UK court quashes News of the World reporter's conviction
A former journalist with media tycoon Rupert Murdoch's now-defunct 'News of the World' tabloid has had his conviction for paying public officials for information overturned by an appeals court here.
London: A former journalist with media tycoon Rupert Murdoch's now-defunct 'News of the World' tabloid has had his conviction for paying public officials for information overturned by an appeals court here.
The reporter was the first to be found guilty of paying public officials under Scotland Yard's controversial 'Operation Elveden' in November 2014. He was given a six month suspended sentence following a trial.
The public official, who received the money, was jailed for three-and-a-half years, while one of his associates was sentenced to 30 weeks. All three persons cannot be named for legal reasons.
But all three have now had their convictions quashed after the Court of Appeal ruled that the trial judge had misdirected the jury on a key aspect of the ancient law being used to prosecute them, the 'Daily Telegraph' reported.
Under the common law offence, which dates back to the 13th century, the prosecution must prove that the misconduct was of such a degree as to amount to an abuse of the public's trust.
Lawyers for the convicted three argued that Judge Wide, who oversaw the trial, had failed to tell the jury that the test for criminal misconduct in such cases had to be "high."
But the judge was also criticised for failing to disclose two notes which found worrying goings on in the jury room.
In one note a juror informed the judge that one of the other members of the group trying the case had been reading a magazine, while others had become aggressive during deliberations.
At the end of the second day the judge had received a note that warned of a "horrible atmosphere" in the jury room.

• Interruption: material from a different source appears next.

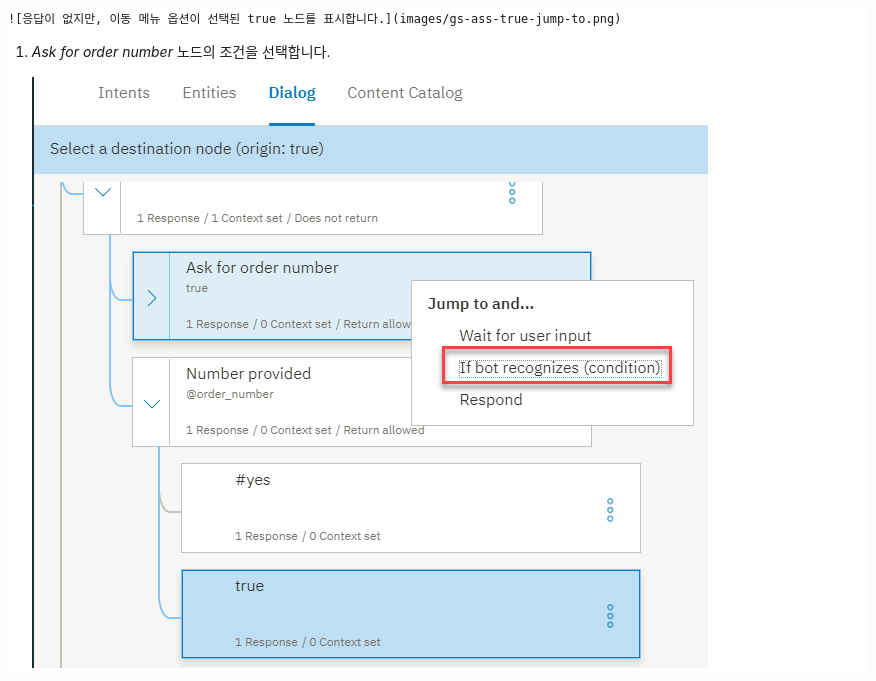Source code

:     ![응답이 없지만, 이동 메뉴 옵션이 선택된 true 노드를 표시합니다.](images/gs-ass-true-jump-to.png)
1.  *Ask for order number* 노드의 조건을 선택합니다.

    ![Ask for order number 노드 조건을 이동 대상으로 선택하는 중임을 표시합니다.](images/gs-ass-true-jump-to-destination.png)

The next morning the judge told lawyers about the note but said he did not propose showing it to them.
Instead, he simply reminded the jury that deliberating was not the same as arguing and urged them to come to a collective decision. He also reminded them that their verdicts must be "unanimous" until given further directions.
But a short time later he received a second note from a juror which stated: "I am wasting oxygen."
The appeal court judges said both notes should have been disclosed at the time as they "showed that one juror was very concerned as to the way in which the deliberations were being conducted."
Explaining the decision to quash the convictions, the judgment concluded: "Each appellant contended on the first issue in the appeal that the judge had misdirected the jury on the third element of the offence, namely the requisite level of seriousness.
"We have nonetheless concluded that in all circumstances we cannot say that the jury would necessarily have convicted these appellants had they been directed in accordance with what we have set out. We must therefore quash the convictions."
Lord Thomas gave the Crown until next Tuesday afternoon to decide whether to seek a retrial in the first case.